Lire aussi: Peintre Baroque Espagnol : Alonso Cano
Santé et Société : Drames et Réflexions
La maladie du juré, explorée par M. LACHAUD, est une anecdote de cour d’assises impliquant un Turc accusé d’assassinat. Risk Allah, ayant hérité et promené sa pupille en Europe, lui tirant un coup de fusil dans la tête. Lachaud fut chargé de sa défense. Les arguments subtils et les grâces séduisantes n’eurent aucun effet sur les jurés. Les délibérations se prolongèrent jusqu’à la lecture du verdict. Le juré se plaignit. Lachaud aussi. Quand le président demanda depuis combien de temps Lachaud souffrait, ce dernier répondit : « Depuis trois ans. » Le juré ajouta : « Et moi, depuis sept ans. » Un ami du juré lui avait promis de le guérir. Lachaud, avec une touche d'ironie, répondit : « Vous me direz s'il réussit ? Je crois bien ! Je viens de sauver Risk Allah ! » Risk Allah fut sauvé en effet, de la maladie dont il avait souffert, en collaboration avec son juré.

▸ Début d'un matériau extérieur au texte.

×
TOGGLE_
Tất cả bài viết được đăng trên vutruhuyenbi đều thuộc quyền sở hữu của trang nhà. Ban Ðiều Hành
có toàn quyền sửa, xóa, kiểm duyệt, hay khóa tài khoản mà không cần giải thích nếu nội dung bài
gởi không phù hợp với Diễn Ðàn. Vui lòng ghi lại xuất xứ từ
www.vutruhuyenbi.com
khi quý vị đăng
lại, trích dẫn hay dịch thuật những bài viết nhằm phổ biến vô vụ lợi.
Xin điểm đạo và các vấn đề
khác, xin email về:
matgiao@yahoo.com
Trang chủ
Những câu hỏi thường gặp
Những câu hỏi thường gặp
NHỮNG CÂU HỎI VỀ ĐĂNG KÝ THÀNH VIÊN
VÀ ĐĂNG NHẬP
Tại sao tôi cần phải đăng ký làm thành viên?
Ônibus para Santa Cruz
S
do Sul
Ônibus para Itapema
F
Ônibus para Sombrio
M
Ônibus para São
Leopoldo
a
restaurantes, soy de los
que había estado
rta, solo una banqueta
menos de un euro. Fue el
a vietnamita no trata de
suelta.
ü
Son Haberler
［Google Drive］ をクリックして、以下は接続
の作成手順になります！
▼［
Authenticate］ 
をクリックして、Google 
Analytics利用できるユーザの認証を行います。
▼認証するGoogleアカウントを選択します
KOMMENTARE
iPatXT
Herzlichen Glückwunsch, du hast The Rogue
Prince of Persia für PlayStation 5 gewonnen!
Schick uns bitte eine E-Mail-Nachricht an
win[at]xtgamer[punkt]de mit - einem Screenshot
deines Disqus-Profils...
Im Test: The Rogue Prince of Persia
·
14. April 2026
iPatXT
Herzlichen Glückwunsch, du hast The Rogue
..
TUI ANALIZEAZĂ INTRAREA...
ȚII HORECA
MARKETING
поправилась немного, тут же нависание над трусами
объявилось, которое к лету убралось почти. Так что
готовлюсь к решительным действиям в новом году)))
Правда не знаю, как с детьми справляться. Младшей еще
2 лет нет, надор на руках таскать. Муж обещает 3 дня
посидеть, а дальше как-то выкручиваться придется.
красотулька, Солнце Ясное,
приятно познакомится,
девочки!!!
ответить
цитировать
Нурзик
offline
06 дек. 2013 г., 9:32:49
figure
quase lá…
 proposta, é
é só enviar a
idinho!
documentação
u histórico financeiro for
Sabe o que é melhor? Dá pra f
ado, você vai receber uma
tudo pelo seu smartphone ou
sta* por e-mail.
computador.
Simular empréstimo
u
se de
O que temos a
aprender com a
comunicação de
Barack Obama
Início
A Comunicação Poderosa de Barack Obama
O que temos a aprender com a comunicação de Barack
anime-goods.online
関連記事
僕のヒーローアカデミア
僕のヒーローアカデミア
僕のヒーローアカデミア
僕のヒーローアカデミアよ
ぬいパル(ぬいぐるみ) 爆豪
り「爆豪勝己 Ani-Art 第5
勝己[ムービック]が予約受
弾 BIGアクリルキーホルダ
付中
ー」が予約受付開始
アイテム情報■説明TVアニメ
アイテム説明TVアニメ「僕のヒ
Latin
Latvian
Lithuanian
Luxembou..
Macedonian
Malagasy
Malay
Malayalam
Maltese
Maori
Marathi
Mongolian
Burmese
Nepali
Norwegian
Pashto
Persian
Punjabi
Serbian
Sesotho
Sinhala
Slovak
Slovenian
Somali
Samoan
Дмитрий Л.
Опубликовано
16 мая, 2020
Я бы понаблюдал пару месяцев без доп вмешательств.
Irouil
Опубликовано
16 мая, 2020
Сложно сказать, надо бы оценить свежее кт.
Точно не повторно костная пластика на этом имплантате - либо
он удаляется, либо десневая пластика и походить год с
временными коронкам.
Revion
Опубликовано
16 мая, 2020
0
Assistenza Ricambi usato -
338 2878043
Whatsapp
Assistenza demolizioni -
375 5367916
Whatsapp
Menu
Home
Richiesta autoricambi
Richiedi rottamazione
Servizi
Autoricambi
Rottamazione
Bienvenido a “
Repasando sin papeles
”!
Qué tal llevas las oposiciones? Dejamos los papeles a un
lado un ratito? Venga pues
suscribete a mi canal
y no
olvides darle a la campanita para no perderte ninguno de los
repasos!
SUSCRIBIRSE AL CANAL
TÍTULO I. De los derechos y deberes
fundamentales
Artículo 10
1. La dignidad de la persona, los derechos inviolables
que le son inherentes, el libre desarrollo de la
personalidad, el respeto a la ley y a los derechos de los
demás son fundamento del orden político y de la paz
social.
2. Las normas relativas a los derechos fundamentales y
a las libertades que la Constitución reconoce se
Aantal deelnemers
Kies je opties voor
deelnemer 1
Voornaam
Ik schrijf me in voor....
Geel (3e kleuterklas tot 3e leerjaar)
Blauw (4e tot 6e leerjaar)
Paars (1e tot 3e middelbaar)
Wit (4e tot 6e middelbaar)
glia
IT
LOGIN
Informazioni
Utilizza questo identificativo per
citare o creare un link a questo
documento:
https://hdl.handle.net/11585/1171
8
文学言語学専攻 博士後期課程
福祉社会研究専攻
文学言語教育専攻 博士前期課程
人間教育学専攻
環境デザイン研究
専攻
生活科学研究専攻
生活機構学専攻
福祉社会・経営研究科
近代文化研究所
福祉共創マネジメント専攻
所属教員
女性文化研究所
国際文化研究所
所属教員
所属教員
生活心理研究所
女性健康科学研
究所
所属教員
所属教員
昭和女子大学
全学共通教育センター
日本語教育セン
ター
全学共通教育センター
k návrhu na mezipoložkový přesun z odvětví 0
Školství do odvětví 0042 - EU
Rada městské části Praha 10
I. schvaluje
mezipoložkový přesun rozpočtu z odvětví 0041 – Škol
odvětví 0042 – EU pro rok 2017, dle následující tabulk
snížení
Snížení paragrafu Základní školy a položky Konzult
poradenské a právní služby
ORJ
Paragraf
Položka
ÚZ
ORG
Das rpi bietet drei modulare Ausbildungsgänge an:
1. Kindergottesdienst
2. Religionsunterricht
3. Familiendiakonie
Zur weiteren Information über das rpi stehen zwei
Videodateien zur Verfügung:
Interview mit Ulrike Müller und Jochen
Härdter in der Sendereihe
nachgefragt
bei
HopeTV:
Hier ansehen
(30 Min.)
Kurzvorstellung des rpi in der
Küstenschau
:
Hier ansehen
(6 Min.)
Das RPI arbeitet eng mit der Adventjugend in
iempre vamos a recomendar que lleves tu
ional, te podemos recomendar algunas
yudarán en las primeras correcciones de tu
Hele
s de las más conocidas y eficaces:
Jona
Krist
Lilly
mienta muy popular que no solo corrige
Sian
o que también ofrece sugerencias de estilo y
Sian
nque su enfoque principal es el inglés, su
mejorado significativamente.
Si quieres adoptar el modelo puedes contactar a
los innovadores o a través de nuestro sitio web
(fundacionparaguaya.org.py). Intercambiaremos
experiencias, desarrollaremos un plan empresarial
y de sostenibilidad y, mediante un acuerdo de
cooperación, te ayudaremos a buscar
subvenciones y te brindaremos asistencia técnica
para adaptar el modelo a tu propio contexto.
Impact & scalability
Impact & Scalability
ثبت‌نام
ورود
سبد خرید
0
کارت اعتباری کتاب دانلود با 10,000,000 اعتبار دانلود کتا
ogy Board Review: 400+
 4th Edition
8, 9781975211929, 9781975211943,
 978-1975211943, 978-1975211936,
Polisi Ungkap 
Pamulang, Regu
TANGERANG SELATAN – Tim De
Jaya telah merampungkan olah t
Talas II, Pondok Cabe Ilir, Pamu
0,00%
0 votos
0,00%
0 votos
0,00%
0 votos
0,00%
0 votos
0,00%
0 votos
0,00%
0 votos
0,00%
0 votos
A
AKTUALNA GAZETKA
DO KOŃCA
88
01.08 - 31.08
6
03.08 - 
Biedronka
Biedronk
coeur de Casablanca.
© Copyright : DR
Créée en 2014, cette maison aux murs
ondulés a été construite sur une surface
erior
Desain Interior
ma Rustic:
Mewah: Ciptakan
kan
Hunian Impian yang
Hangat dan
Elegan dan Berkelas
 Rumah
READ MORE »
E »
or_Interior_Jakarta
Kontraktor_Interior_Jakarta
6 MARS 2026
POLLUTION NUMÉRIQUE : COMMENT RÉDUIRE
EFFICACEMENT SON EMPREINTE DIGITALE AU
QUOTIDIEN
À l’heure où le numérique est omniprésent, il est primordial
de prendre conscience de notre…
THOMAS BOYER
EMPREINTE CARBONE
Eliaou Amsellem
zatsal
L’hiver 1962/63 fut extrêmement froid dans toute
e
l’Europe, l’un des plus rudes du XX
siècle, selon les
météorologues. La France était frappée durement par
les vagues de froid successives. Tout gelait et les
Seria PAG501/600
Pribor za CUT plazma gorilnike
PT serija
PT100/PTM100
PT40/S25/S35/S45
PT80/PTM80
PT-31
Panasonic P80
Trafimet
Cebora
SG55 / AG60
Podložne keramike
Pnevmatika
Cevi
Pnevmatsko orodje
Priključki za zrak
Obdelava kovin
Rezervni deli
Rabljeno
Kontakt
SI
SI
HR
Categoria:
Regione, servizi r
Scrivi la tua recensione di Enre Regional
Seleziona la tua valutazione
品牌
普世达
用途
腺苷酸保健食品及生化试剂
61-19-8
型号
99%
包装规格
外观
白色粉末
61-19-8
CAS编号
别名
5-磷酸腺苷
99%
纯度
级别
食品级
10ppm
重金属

Le cas du comte de Sade est une autre affaire des plus redoutables, consultable à la Bibliothèque nationale. La surveillance des mœurs, à laquelle le comte de Sade avait eu affaire en 1763, ne laissait aucun doute sur sa criminalité et son état d'automane. Le 7 décembre 1764, « M. Sade avait l'intention de venir cet été à Paris où il était encore, pour fournir de filles pour aller avec lui en petites maisons. » Le 16 octobre 1767, les horreurs de M. le comte de Sade continuèrent à la maison d’Arcueil, où une demoiselle l’avait refusé. Paul d’Estrées qualifiait ses agissements de nids hospitaliers et non comme ceux d’un théoricien inoffensif.
Gimarosa a-t-il été empoisonné ? La légende veut que Gimarosa mourut empoisonné, pour la révolution à Naples, au milieu de sa partition d'Artémise. Des bruits singuliers avaient couru sur sa mort. Le gouvernement napolitain fut accusé de l’avoir fait empoisonner. Pour l’honneur et la pure vérité, il convient de rétablir les faits. Mais la légende populaire était formée, et pour certains Gimarosa avait été empoisonné. Gharles in Catlinari affirma que Gimarosa est mort empoisonné.
La pudeur féminine, étudiée par le D' Régnault et Gosset, est un autre aspect de la société. La ligue contre le décolletage et la question de déontologie à propos de l’accouchement d’une reine sont des exemples de débats sociaux. Les pseudonymes, étude sur quelques écrivains modernes, et l’avortement volontaire à travers les âges, par le D’’ Noir, témoignent des préoccupations d’époque.